» **Short task**:
Select every line of the data that contains the string "listed", and copy those lines out. Matching is case-sensitive.

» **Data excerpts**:
-------------------------

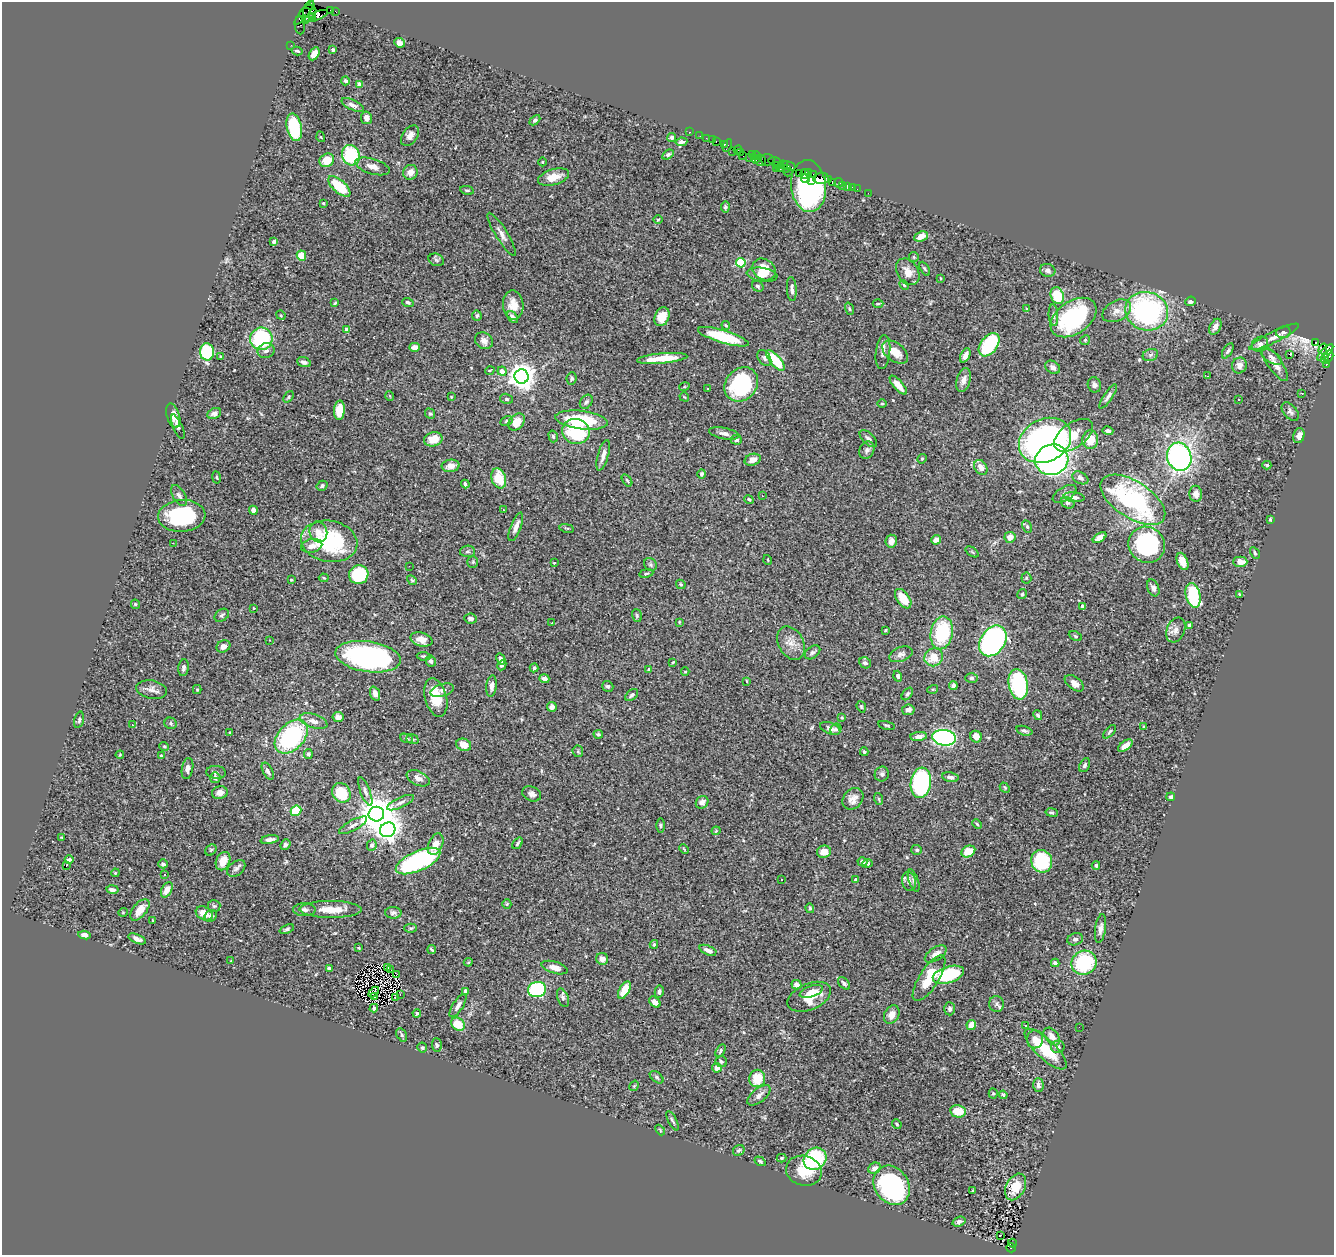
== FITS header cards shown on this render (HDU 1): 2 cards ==
NAXIS1  =                 1332
NAXIS2  =                 1253

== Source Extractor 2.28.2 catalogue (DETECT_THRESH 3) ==
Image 1332 x 1253 px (HDU 1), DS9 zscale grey, 1 PNG px = 1 image px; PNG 1336 x 1257 px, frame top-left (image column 1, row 1253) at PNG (2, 2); each listed source drawn as its Kron ellipse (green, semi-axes under 4 px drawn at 4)
Background 0.866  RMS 0.028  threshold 0.0845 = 3 sigma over >= 5 px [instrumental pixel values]
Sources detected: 478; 2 with non-positive FLUX_AUTO (blend fragments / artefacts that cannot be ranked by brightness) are neither listed nor drawn; the other 476 listed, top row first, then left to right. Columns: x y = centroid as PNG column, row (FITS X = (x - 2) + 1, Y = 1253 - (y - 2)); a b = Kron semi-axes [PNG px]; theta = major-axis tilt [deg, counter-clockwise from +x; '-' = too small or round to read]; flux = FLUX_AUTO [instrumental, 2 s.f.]
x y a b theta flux
310 5 4 2 - 57
330 10 4 2 - 42
309 11 7 6 - 720
335 11 4 3 - 31
304 13 15 4 52 160
312 16 3 3 - 270
316 16 13 4 20 460
306 20 3 3 - 500
300 25 9 5 -88 54
399 43 5 4 - 7.9
291 45 2 2 - 14
333 50 3 3 - 3.1
297 51 5 3 - 2.3
314 54 7 4 60 14
345 81 4 4 - 5.2
360 84 4 4 - 24
353 105 12 5 -24 8.8
366 118 6 5 - 8.8
535 120 6 4 44 4.4
294 127 14 7 -78 93
689 132 3 2 - 30
410 136 11 7 54 9.4
700 136 2 2 - 25
321 137 5 3 - 1.6
672 137 4 4 - 5
706 138 2 2 - 15
712 140 2 2 - 24
716 141 3 2 - 36
681 142 6 3 8 4.9
724 144 4 3 - 82
727 145 7 3 66 62
738 150 4 3 - 44
733 152 3 3 - 42
741 152 2 2 - 11
668 154 6 4 31 3.9
351 155 10 9 - 98
752 155 3 2 - 17
756 155 4 3 - 34
743 156 2 2 - 46
749 157 2 2 - 10
755 159 4 3 - 140
327 160 7 6 - 32
761 160 6 5 - 140
767 160 7 5 4 220
774 161 6 2 -7 130
543 162 4 3 - 1.5
777 165 4 3 - 88
784 165 4 3 - 67
372 166 18 7 -17 16
789 166 7 3 -15 71
781 167 5 3 - 65
777 168 4 3 - 130
787 169 3 3 - 5.1
410 172 7 7 - 14
788 172 4 2 - 1.9
799 173 2 2 - 36
809 173 4 3 - 56
804 174 5 3 - 110
813 174 3 3 - 120
553 177 16 7 17 25
821 178 8 5 3 130
805 179 5 2 - 98
828 179 3 2 - 85
811 181 3 2 - 180
832 182 4 3 - 99
839 183 5 4 - 57
339 186 14 6 -42 68
808 186 26 17 -84 360
842 186 4 3 - 11
847 186 4 3 - 71
852 187 2 2 - 9.3
857 189 2 2 - 5.5
467 190 7 4 -12 3
868 193 2 2 - 6.8
323 203 3 3 - 2.4
725 207 5 4 - 3.5
658 219 5 3 - 1.9
502 234 25 6 -58 12
921 237 7 5 25 20
274 241 4 3 - 4.4
301 255 5 4 - 28
914 257 5 4 - 2.3
436 260 8 6 -23 4.3
741 263 4 4 - 120
764 269 12 10 -35 30
925 269 7 3 -60 2.4
1048 270 8 6 -15 6.6
908 272 14 10 -57 18
762 275 15 7 -9 17
940 278 4 2 - 1.2
904 285 5 4 - 2.3
758 286 6 5 - 3.6
792 289 12 5 -87 7.8
1057 296 8 6 -70 63
1191 301 5 4 - 5.2
408 302 6 4 -20 3.7
335 303 4 3 - 2.1
878 304 5 3 - 1.9
513 305 14 10 -87 21
849 309 6 4 -71 2.2
1026 309 3 3 - 2
1117 311 15 10 27 17
1147 311 21 19 -17 350
281 315 5 4 - 2.3
1053 315 11 4 -86 5.5
477 316 5 5 - 3.8
513 317 7 4 -53 6
662 317 10 7 68 29
1074 317 25 16 35 200
726 325 4 3 - 2
1215 327 8 5 61 11
347 330 4 4 - 13
1283 332 7 6 - 4.4
723 337 26 6 -16 88
1274 337 27 5 26 15
261 339 11 11 - 150
1085 340 5 4 - 2.2
484 341 9 8 - 11
1315 342 3 3 - 69
1260 344 8 7 - 7
989 345 13 8 52 140
414 347 5 4 - 9.5
1323 349 5 3 - 210
266 351 8 7 - 7.7
1228 351 8 4 57 3.9
207 352 8 7 - 120
883 352 17 7 83 12
895 352 15 9 -38 31
1325 352 10 3 46 630
1290 354 3 3 - 33
965 355 7 4 64 12
1150 355 8 6 19 4.6
1329 356 5 4 - 220
221 357 3 3 - 2
1271 357 11 5 -32 7.6
662 358 25 5 5 47
764 358 9 6 -58 5.3
1325 359 5 3 - 75
775 360 13 5 -49 73
304 362 7 4 -20 6.3
1275 364 21 7 -55 17
1326 364 3 3 - 45
1239 365 8 7 - 9.1
1053 367 8 6 -33 6.8
490 370 5 3 - 1.6
502 371 5 4 - 15
522 376 7 7 - 2300
1207 376 3 2 - 1.5
572 378 6 5 - 3.9
963 380 12 7 74 11
741 384 18 15 47 170
898 385 12 4 -50 20
1094 385 8 6 -73 5.4
684 387 5 3 - 1.7
707 389 3 2 - 2.8
1302 393 3 2 - 1.6
390 396 5 3 - 1.4
1108 396 14 4 56 6.2
288 397 6 4 52 2.5
451 397 3 3 - 1.6
684 397 5 3 - 1.7
507 399 6 5 - 3.2
1239 399 3 2 - 2.1
586 402 8 5 53 4.6
882 404 5 3 - 1.9
339 410 10 5 86 45
1290 412 11 6 -49 6.2
214 413 7 5 23 5.7
430 414 5 4 - 3
173 416 12 6 -72 15
581 420 26 9 -7 93
507 421 6 4 28 3.2
517 422 9 7 46 27
178 427 13 4 -67 4.5
576 431 14 12 -15 110
1108 431 5 4 - 3.7
724 433 15 5 -12 9.3
1073 435 22 12 35 42
553 436 6 4 -75 3.1
1299 436 8 5 76 7.9
433 439 9 7 12 23
868 439 11 5 -43 5.4
736 440 5 5 - 5.1
1045 440 27 21 26 750
1090 440 9 8 - 33
867 450 9 7 63 6.3
603 455 16 5 73 12
1179 457 14 12 -74 460
922 459 5 4 - 2.3
753 460 8 6 17 12
1052 460 17 15 23 620
1267 465 4 4 - 2.6
451 466 9 6 5 14
981 467 8 6 -57 15
702 474 5 4 - 3.2
217 477 6 3 -80 2.1
499 478 10 7 -72 48
1080 478 8 5 -27 7.4
627 480 7 4 -54 2.9
465 484 4 3 - 3.7
322 486 6 4 33 4.2
1065 494 13 7 30 8.2
1196 494 8 6 -88 11
179 496 11 6 -58 7.3
763 496 3 3 - 1.2
1074 497 10 5 -7 8.7
749 499 5 3 - 2.4
1133 500 37 18 -33 320
1068 503 7 5 -27 3.8
253 510 4 4 - 11
504 510 4 2 - 1.2
182 516 23 16 4 150
1270 519 4 3 - 2.5
516 527 15 5 69 12
1027 527 6 4 -64 3.2
567 528 7 3 -12 2
318 532 10 8 -74 12
1010 537 5 5 - 15
1099 538 7 4 34 18
936 540 5 4 - 12
329 541 28 20 -10 160
891 541 6 5 - 14
173 543 3 2 - 1.9
1147 545 19 17 -35 230
312 546 11 7 13 11
467 551 7 5 2 4.7
972 552 7 4 -37 2.4
1255 553 6 4 -61 2.8
768 560 5 3 - 1.4
1183 561 9 5 -69 19
473 562 5 5 - 2.7
1240 562 7 5 0 15
554 563 3 3 - 1.2
650 564 7 6 - 3.6
409 566 2 2 - 0.97
646 573 7 3 9 2.1
359 575 10 9 - 75
324 578 5 3 - 2.5
1026 578 5 5 - 2.3
291 580 3 3 - 2.1
412 580 5 4 - 2.5
681 584 5 4 - 2.5
1153 588 9 5 -67 6.8
1022 594 5 4 - 3.3
1239 594 3 2 - 1.2
1193 595 12 7 -76 110
903 599 11 6 -54 36
135 604 4 4 - 3.1
1082 606 4 3 - 7.3
254 608 4 3 - 1.4
222 615 8 5 37 3.8
637 615 6 5 - 3.1
471 618 6 5 - 5.2
679 622 3 2 - 1.6
552 623 2 2 - 1.5
1189 625 4 3 - 3.9
885 630 3 2 - 1.8
1176 630 13 9 68 10
942 633 16 11 79 120
1075 636 7 4 -26 2.6
421 639 11 7 -16 16
269 640 3 2 - 1.1
993 641 17 12 55 380
791 643 18 12 -61 20
223 646 7 5 28 10
813 652 8 5 37 5.1
901 654 12 7 21 7.8
424 656 7 3 -8 2.6
368 657 33 15 -9 360
934 657 9 8 - 33
501 659 6 3 -63 6.5
431 661 5 5 - 6
673 662 3 3 - 1.7
865 663 6 5 - 5.3
502 665 5 3 - 2.6
183 668 8 5 82 5.4
534 668 4 4 - 3.7
649 669 4 3 - 2.1
685 672 4 3 - 1.5
898 676 5 4 - 3.6
971 678 6 4 1 3.6
544 679 5 4 - 7.5
747 681 4 2 - 1.5
1074 683 11 6 -37 14
1018 684 15 9 -80 180
953 685 5 4 - 6.8
492 686 11 5 84 8.9
608 686 6 5 - 4.2
197 689 4 4 - 2.1
933 689 5 3 - 1.8
152 690 15 9 -10 11
442 690 12 6 16 7.1
375 693 7 5 -70 9.8
907 694 7 4 51 4
632 695 7 5 40 4.6
436 698 19 11 -74 43
552 707 5 4 - 7.6
861 707 6 4 -70 2.4
908 710 6 5 - 8.1
1038 715 5 3 - 3.1
338 717 5 5 - 9.6
842 717 4 4 - 2.1
79 720 8 4 76 3.8
314 721 14 7 -17 13
171 723 6 5 - 3.7
132 725 3 3 - 1.8
887 725 8 3 -13 2.7
1144 727 3 3 - 1.8
830 728 10 5 -22 7.7
836 729 6 5 - 3.8
1024 731 8 4 -16 5
1109 732 8 3 49 2.8
230 733 3 3 - 4.2
598 734 5 4 - 3.1
919 736 8 4 6 9.1
291 737 20 13 47 230
976 737 6 5 - 12
407 738 7 4 -19 3.2
944 738 12 8 -8 410
412 739 6 4 -19 3.7
464 745 7 6 - 20
164 746 5 3 - 2
1125 746 8 4 38 16
578 751 6 5 - 3
864 752 4 3 - 3
308 754 5 4 - 6
120 755 4 3 - 1.7
161 756 4 4 - 1.6
1085 765 7 5 65 4.2
187 769 10 5 80 7.4
268 771 9 4 -63 6.7
216 772 10 6 -5 5.1
882 774 7 7 - 5.3
950 777 8 4 -12 6.6
215 778 5 5 - 5.7
418 778 12 7 -24 9.8
921 783 15 10 82 260
1005 788 6 4 -48 2.3
365 791 15 5 -69 6.9
220 793 8 6 15 8.6
341 793 10 8 -56 67
532 794 10 7 -26 7.6
1171 797 4 4 - 3.4
853 799 12 9 48 13
879 799 6 3 -71 2.2
702 802 7 6 - 8.8
400 803 14 5 25 7.8
296 811 5 5 - 59
1052 812 6 4 -10 3.1
376 814 8 7 - 5000
977 824 5 3 - 2
353 825 15 5 28 8.2
660 826 7 3 -90 2.2
388 830 8 7 - 930
716 831 4 4 - 1.8
61 837 4 2 - 1.6
270 840 9 4 9 7.3
518 843 6 3 52 2.8
436 844 11 7 67 20
285 845 5 4 - 4.3
372 845 5 4 - 5.7
684 849 5 3 - 1.6
211 850 6 5 - 3.4
917 850 5 5 - 3.4
968 851 7 5 28 28
824 852 7 6 - 16
69 859 4 3 - 4.3
223 861 9 7 65 23
418 861 24 10 24 260
1042 861 11 10 - 110
862 862 5 4 - 6.6
867 863 5 4 - 4.6
163 864 5 4 - 4.4
1096 865 4 4 - 4.2
66 866 3 2 - 21
236 868 10 7 40 6.5
115 873 4 3 - 1.6
165 875 3 3 - 2.9
781 880 3 2 - 2.6
856 880 4 3 - 8.5
909 881 10 7 -82 8.8
914 881 12 4 -71 5.1
112 890 6 4 -10 6.8
167 890 8 5 61 14
507 904 5 4 - 2.2
214 906 6 6 - 3.7
810 908 5 3 - 2.5
331 909 31 8 0 36
140 910 12 7 51 21
304 910 11 6 0 6.6
123 912 5 3 - 1.4
204 913 9 6 -30 23
393 913 8 6 -1 5
211 916 7 5 48 4.6
153 920 3 2 - 1.6
411 928 6 4 0 2.6
287 929 7 3 22 3.7
1100 929 14 5 82 8.6
85 935 6 4 -7 7.2
137 939 9 4 -24 7.8
1075 939 8 6 16 5.9
654 944 4 3 - 3
359 948 4 3 - 1.5
432 949 4 2 - 2.5
708 950 9 4 -24 8.9
936 954 12 6 32 15
602 959 6 5 - 10
231 961 4 3 - 1.6
468 962 4 4 - 1.9
1055 963 4 4 - 6.1
1084 963 13 11 30 130
387 968 3 2 - 2
555 968 13 6 -16 11
329 969 4 4 - 11
391 970 3 2 - 4.1
396 975 2 2 - 1.5
948 975 16 8 17 140
929 978 26 9 58 59
844 983 7 4 -48 5.2
797 985 5 4 - 8.1
537 989 9 7 10 210
624 990 9 5 62 33
466 991 4 3 - 7.7
811 991 12 5 19 14
374 992 6 3 43 2.2
659 992 6 4 79 5.3
400 994 3 2 - 1.6
375 997 4 2 - 1.9
395 997 3 2 - 2.8
809 997 23 13 23 43
563 998 9 5 -69 5
655 1002 6 4 -43 14
997 1004 8 7 - 6.3
458 1006 13 5 57 8.4
374 1008 4 3 - 3.8
950 1009 6 5 - 5.3
417 1013 4 3 - 2.4
892 1015 10 7 61 14
458 1024 7 6 - 41
971 1025 5 4 - 25
1026 1026 3 2 - 3.1
1079 1027 2 2 - 3.6
402 1035 7 4 -61 3.2
1052 1036 10 6 -49 13
1035 1039 9 8 - 13
437 1045 7 5 -86 3.5
1058 1047 7 6 - 5.1
422 1048 5 5 - 4.1
1045 1049 27 10 -44 63
721 1051 7 4 61 3
721 1062 6 5 - 4.3
717 1068 5 4 - 11
657 1077 8 4 -39 3.4
757 1078 9 8 - 43
1038 1085 7 5 -89 7.1
634 1086 5 3 - 1.8
993 1094 5 4 - 2.2
759 1095 14 7 40 10
1003 1095 4 3 - 2.1
958 1111 8 6 -11 31
672 1121 11 3 -62 3.8
897 1124 5 4 - 2.3
660 1130 6 3 -48 2.3
739 1150 6 5 - 3
782 1158 5 4 - 2
815 1159 12 10 39 160
760 1161 6 4 -33 2.9
874 1168 6 5 - 9.9
804 1171 18 15 -14 45
892 1185 21 17 -55 250
1016 1187 14 9 62 33
973 1191 3 3 - 2.1
959 1222 7 4 19 5.3
1000 1235 3 2 - 4.7
1013 1243 4 3 - 87
1011 1248 5 3 - 480
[2 non-positive-flux detections neither listed nor drawn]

-------------------------

» **Finished exercise**:
Image 1332 x 1253 px (HDU 1), DS9 zscale grey, 1 PNG px = 1 image px; PNG 1336 x 1257 px, frame top-left (image column 1, row 1253) at PNG (2, 2); each listed source drawn as its Kron ellipse (green, semi-axes under 4 px drawn at 4)
Sources detected: 478; 2 with non-positive FLUX_AUTO (blend fragments / artefacts that cannot be ranked by brightness) are neither listed nor drawn; the other 476 listed, top row first, then left to right. Columns: x y = centroid as PNG column, row (FITS X = (x - 2) + 1, Y = 1253 - (y - 2)); a b = Kron semi-axes [PNG px]; theta = major-axis tilt [deg, counter-clockwise from +x; '-' = too small or round to read]; flux = FLUX_AUTO [instrumental, 2 s.f.]
[2 non-positive-flux detections neither listed nor drawn]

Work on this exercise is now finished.